Two Notes uses the word dynamic in their DynIR product, but their dynamic is mic-position interpolation between many fixed IRs — not back-EMF, not load reactance. The product is good at what it does. What it does is not what the word suggests.

None of the products fully closes the gap. The 3D quality is hard to capture because the conversation is genuinely complex. The flat feeling guitarists report when comparing modellers to tube amps is not snobbery and it is not nostalgia. It is the sound of a snapshot played back where a conversation should be.

V.
The verdict

Treat impedance as a tonal lever, not a safety match. Pick the cab impedance that gives you the breakup character and frequency tilt you want for the amp you are playing. The calculator above keeps you above the floor; the rest is a musical decision.

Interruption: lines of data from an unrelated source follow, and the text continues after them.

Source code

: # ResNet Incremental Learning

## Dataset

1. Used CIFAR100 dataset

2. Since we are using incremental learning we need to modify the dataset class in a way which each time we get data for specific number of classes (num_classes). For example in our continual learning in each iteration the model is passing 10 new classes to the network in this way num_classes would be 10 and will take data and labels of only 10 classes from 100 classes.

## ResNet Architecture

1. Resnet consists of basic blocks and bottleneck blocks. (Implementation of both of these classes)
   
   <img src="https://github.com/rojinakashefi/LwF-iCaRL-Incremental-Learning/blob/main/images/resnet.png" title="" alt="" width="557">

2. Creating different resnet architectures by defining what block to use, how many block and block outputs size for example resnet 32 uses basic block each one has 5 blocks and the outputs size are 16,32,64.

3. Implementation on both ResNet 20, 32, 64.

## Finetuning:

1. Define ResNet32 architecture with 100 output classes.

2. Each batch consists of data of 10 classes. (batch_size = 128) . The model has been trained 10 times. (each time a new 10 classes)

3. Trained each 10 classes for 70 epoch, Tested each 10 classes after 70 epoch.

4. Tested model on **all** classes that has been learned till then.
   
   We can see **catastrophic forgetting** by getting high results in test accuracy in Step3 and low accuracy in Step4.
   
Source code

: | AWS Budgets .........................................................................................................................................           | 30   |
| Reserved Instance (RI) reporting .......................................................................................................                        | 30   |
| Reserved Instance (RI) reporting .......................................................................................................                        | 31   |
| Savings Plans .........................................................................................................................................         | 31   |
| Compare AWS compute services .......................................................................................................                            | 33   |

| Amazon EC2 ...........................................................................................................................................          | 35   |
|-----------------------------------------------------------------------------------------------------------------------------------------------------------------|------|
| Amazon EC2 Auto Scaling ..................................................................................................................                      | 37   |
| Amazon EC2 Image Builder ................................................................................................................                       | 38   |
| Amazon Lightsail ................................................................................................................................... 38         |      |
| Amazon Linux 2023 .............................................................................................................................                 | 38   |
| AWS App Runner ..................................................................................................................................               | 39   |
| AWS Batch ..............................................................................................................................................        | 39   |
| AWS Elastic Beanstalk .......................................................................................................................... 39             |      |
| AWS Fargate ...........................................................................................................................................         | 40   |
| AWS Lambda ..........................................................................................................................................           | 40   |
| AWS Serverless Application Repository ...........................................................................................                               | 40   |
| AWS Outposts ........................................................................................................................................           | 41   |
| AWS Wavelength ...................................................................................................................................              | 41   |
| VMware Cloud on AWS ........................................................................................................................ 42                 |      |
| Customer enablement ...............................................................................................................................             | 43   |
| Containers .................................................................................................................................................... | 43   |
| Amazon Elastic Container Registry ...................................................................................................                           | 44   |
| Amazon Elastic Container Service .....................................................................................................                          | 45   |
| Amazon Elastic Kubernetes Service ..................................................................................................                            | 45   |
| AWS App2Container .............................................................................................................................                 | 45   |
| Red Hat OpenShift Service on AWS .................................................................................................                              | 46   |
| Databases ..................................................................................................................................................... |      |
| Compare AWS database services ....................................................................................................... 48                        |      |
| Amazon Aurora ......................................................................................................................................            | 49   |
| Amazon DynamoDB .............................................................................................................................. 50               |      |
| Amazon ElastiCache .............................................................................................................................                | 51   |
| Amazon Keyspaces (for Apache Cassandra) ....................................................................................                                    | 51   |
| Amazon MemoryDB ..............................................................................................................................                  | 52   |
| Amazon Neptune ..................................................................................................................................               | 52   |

Try the same speaker in two impedance variants if you have the chance. The eight-ohm version is not the sixteen-ohm version. Your ears will tell you which one your amp wants. The catalogue will not.

And when a digital sim sounds flat to you next to a real amp, do not assume your ears are wrong. They are hearing the gap between a snapshot and a conversation. The 3D quality guitarists hear in real amps is the sound of a system in conversation with itself — and a snapshot of that system, however good, will always be a snapshot.